Jak dodała: "Partyjni koledzy pana Kościelnika z PO rzucili się na mnie od rana ze swoimi obelgami i kłamstwami". W jej ocenie to "skoordynowana kampania nienawiści - typowa metoda PO".
Wypadek Beaty Szydło
Do wypadku z udziałem samochodu Kościelnika doszło 10 lutego 2017 r. w Oświęcimiu. Wówczas - jak informowała policja - rządowa kolumna trzech samochodów, w której jechała ówczesna premier, wyprzedzała fiata seicento. Jego kierowca przepuścił pierwszy samochód, a następnie zaczął skręcać w lewo i uderzył w auto ówczesnej szefowej rządu, które wjechało w drzewo. Poszkodowana została premier oraz funkcjonariusze Biura Ochrony Rządu.
Zaraz po wypadku politycy PiS - z ówczesnym szefem MSWiA Mariuszem Błaszczakiem na czele - mówili w mediach, że winnym zdarzenia jest 20-letni maturzysta. W 2020 roku sąd w Oświęcimiu uznał, że Kościelnik nieumyślnie naruszył przepisy ruchu drogowego. Sędzia wskazał jednak na brak sygnałów dźwiękowych kolumny BOR i warunkowo umarza postępowanie.

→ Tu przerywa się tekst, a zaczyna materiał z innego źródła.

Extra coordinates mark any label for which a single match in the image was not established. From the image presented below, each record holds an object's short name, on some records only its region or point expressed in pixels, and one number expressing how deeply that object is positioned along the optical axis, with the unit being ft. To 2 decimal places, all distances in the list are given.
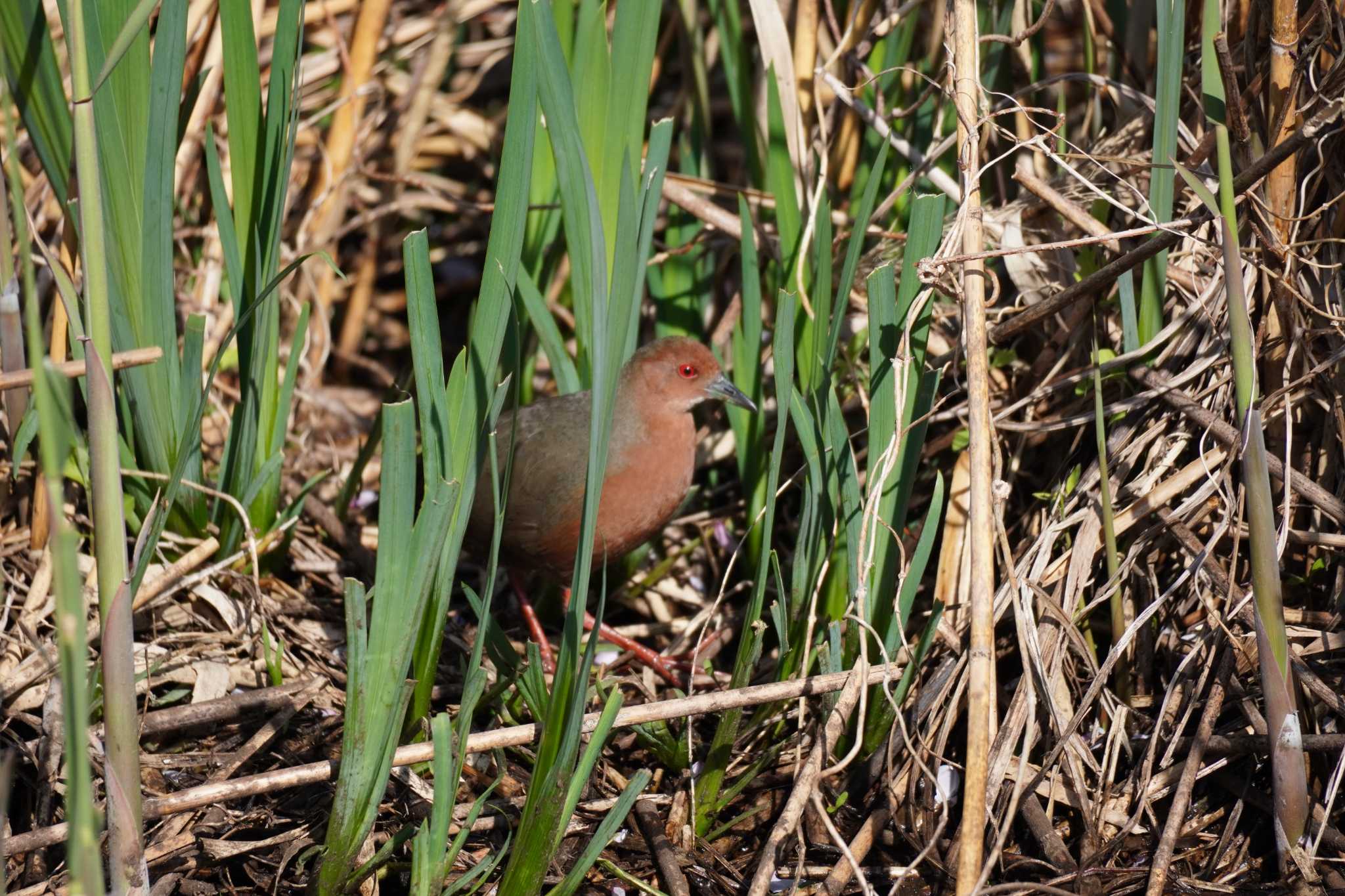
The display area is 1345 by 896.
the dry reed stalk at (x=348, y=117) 28.60
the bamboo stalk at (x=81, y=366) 14.82
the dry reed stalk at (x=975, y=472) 15.02
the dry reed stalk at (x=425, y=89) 30.19
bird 22.91
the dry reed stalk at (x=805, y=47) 24.88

Zarówno prokuratura, jak i obrońca odwołali się od tej decyzji. Już po wyroku pierwszej instancji oficer BOR, który w 2017 roku brał udział w wypadku, przyznał, że on i pozostali funkcjonariusze składali w śledztwie fałszywe zeznania. Kolumna - jak opowiadał - jechała bez sygnałów dźwiękowych.
Prokurator Rafał Babiński ocenia, że zeznania oficera "nie wnoszą nic do sprawy w zakresie ustalenia stanu faktycznego". Proces odwoławczy trwa w Sądzie Okręgowym w Krakowie. Na luty są zaplanowane mowy końcowe.